_What to produce_. Please repeat each line of every one of the items below, keeping every word and character unchanged.

● ● ● ● ● ● ●

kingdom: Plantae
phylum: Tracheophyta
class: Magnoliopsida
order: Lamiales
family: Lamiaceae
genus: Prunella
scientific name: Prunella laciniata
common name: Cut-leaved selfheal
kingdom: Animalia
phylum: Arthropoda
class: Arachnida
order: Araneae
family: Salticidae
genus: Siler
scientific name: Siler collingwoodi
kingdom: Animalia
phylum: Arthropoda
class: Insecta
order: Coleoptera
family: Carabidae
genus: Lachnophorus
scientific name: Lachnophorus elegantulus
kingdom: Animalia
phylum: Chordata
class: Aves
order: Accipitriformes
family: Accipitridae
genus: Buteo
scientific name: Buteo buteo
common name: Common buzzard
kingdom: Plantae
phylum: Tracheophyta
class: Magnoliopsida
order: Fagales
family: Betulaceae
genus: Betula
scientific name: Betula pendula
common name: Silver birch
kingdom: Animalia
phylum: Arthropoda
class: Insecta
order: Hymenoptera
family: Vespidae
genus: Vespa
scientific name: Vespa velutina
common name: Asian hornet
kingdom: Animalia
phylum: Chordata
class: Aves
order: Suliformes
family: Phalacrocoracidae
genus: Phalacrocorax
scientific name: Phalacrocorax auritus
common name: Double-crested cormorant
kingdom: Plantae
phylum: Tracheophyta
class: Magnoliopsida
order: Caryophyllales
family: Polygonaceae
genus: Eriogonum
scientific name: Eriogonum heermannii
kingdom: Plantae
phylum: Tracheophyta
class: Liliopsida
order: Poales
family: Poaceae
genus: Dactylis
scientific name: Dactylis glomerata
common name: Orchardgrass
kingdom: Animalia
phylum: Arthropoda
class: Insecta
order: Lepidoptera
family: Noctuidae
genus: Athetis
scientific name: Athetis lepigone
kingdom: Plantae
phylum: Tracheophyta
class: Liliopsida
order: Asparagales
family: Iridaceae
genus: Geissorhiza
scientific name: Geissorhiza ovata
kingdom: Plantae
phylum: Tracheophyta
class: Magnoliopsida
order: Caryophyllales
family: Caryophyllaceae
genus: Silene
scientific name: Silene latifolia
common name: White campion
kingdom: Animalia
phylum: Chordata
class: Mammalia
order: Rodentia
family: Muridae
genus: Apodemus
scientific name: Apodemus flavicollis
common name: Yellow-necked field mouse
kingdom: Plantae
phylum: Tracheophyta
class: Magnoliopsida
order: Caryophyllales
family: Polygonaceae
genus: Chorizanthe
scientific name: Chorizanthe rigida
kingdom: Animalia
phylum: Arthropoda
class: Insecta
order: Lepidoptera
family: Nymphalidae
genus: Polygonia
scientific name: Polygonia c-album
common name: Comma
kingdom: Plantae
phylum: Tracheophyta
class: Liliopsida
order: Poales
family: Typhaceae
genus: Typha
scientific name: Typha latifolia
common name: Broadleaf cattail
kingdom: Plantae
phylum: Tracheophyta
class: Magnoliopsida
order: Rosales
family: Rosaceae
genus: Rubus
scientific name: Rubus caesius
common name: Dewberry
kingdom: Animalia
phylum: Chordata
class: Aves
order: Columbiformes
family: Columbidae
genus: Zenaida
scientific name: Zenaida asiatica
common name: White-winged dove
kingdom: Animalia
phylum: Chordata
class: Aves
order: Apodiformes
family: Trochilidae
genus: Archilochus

● ● ● ● ● ● ●

_Expected answer_.
kingdom: Plantae
phylum: Tracheophyta
class: Magnoliopsida
order: Lamiales
family: Lamiaceae
genus: Prunella
scientific name: Prunella laciniata
common name: Cut-leaved selfheal
kingdom: Animalia
phylum: Arthropoda
class: Arachnida
order: Araneae
family: Salticidae
genus: Siler
scientific name: Siler collingwoodi
kingdom: Animalia
phylum: Arthropoda
class: Insecta
order: Coleoptera
family: Carabidae
genus: Lachnophorus
scientific name: Lachnophorus elegantulus
kingdom: Animalia
phylum: Chordata
class: Aves
order: Accipitriformes
family: Accipitridae
genus: Buteo
scientific name: Buteo buteo
common name: Common buzzard
kingdom: Plantae
phylum: Tracheophyta
class: Magnoliopsida
order: Fagales
family: Betulaceae
genus: Betula
scientific name: Betula pendula
common name: Silver birch
kingdom: Animalia
phylum: Arthropoda
class: Insecta
order: Hymenoptera
family: Vespidae
genus: Vespa
scientific name: Vespa velutina
common name: Asian hornet
kingdom: Animalia
phylum: Chordata
class: Aves
order: Suliformes
family: Phalacrocoracidae
genus: Phalacrocorax
scientific name: Phalacrocorax auritus
common name: Double-crested cormorant
kingdom: Plantae
phylum: Tracheophyta
class: Magnoliopsida
order: Caryophyllales
family: Polygonaceae
genus: Eriogonum
scientific name: Eriogonum heermannii
kingdom: Plantae
phylum: Tracheophyta
class: Liliopsida
order: Poales
family: Poaceae
genus: Dactylis
scientific name: Dactylis glomerata
common name: Orchardgrass
kingdom: Animalia
phylum: Arthropoda
class: Insecta
order: Lepidoptera
family: Noctuidae
genus: Athetis
scientific name: Athetis lepigone
kingdom: Plantae
phylum: Tracheophyta
class: Liliopsida
order: Asparagales
family: Iridaceae
genus: Geissorhiza
scientific name: Geissorhiza ovata
kingdom: Plantae
phylum: Tracheophyta
class: Magnoliopsida
order: Caryophyllales
family: Caryophyllaceae
genus: Silene
scientific name: Silene latifolia
common name: White campion
kingdom: Animalia
phylum: Chordata
class: Mammalia
order: Rodentia
family: Muridae
genus: Apodemus
scientific name: Apodemus flavicollis
common name: Yellow-necked field mouse
kingdom: Plantae
phylum: Tracheophyta
class: Magnoliopsida
order: Caryophyllales
family: Polygonaceae
genus: Chorizanthe
scientific name: Chorizanthe rigida
kingdom: Animalia
phylum: Arthropoda
class: Insecta
order: Lepidoptera
family: Nymphalidae
genus: Polygonia
scientific name: Polygonia c-album
common name: Comma
kingdom: Plantae
phylum: Tracheophyta
class: Liliopsida
order: Poales
family: Typhaceae
genus: Typha
scientific name: Typha latifolia
common name: Broadleaf cattail
kingdom: Plantae
phylum: Tracheophyta
class: Magnoliopsida
order: Rosales
family: Rosaceae
genus: Rubus
scientific name: Rubus caesius
common name: Dewberry
kingdom: Animalia
phylum: Chordata
class: Aves
order: Columbiformes
family: Columbidae
genus: Zenaida
scientific name: Zenaida asiatica
common name: White-winged dove
kingdom: Animalia
phylum: Chordata
class: Aves
order: Apodiformes
family: Trochilidae
genus: Archilochus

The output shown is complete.